'''

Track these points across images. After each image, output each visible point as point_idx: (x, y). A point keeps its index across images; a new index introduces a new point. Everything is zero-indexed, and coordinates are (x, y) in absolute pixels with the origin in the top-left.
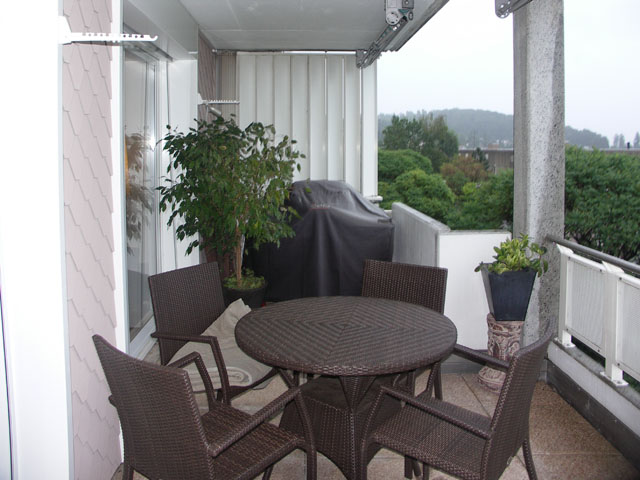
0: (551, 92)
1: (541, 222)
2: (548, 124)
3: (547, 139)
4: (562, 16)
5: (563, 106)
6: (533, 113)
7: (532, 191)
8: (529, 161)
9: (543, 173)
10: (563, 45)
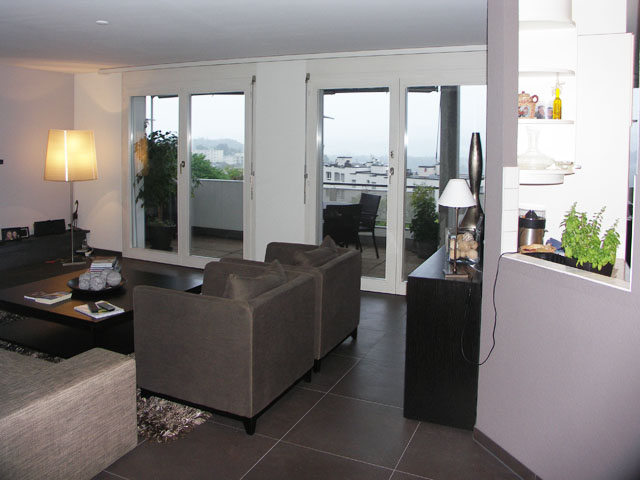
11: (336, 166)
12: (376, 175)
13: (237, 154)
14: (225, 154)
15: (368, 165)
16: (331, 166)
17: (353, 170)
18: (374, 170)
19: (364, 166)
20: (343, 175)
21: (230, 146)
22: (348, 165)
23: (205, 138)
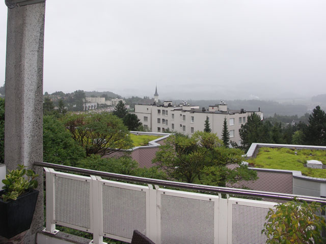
0: (36, 65)
1: (30, 154)
2: (34, 87)
3: (34, 97)
4: (44, 16)
5: (42, 75)
6: (25, 79)
7: (25, 133)
8: (23, 112)
9: (31, 120)
10: (44, 35)
11: (163, 106)
12: (185, 111)
13: (113, 100)
14: (106, 100)
15: (181, 105)
16: (160, 106)
17: (173, 109)
18: (185, 108)
19: (179, 106)
20: (167, 111)
21: (109, 96)
22: (170, 106)
23: (96, 91)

'''

[What the exercise asks]
Copy out all the records above again, putting "upper-left" wherever "top-left" appears and changing nothing else. Leave out the pictures.

[Exercise output]
Track these points across images. After each image, output each visible point as point_idx: (x, y). A point keeps its index across images; a new index introduces a new point. Everything is zero-indexed, and coordinates are (x, y) in absolute pixels with the origin in the upper-left.
0: (551, 92)
1: (541, 222)
2: (548, 124)
3: (547, 139)
4: (562, 16)
5: (563, 106)
6: (533, 113)
7: (532, 191)
8: (529, 161)
9: (543, 173)
10: (563, 45)
11: (336, 166)
12: (376, 175)
13: (237, 154)
14: (225, 154)
15: (368, 165)
16: (331, 166)
17: (353, 170)
18: (374, 170)
19: (364, 166)
20: (343, 175)
21: (230, 146)
22: (348, 165)
23: (205, 138)
0: (36, 65)
1: (30, 154)
2: (34, 87)
3: (34, 97)
4: (44, 16)
5: (42, 75)
6: (25, 79)
7: (25, 133)
8: (23, 112)
9: (31, 120)
10: (44, 35)
11: (163, 106)
12: (185, 111)
13: (113, 100)
14: (106, 100)
15: (181, 105)
16: (160, 106)
17: (173, 109)
18: (185, 108)
19: (179, 106)
20: (167, 111)
21: (109, 96)
22: (170, 106)
23: (96, 91)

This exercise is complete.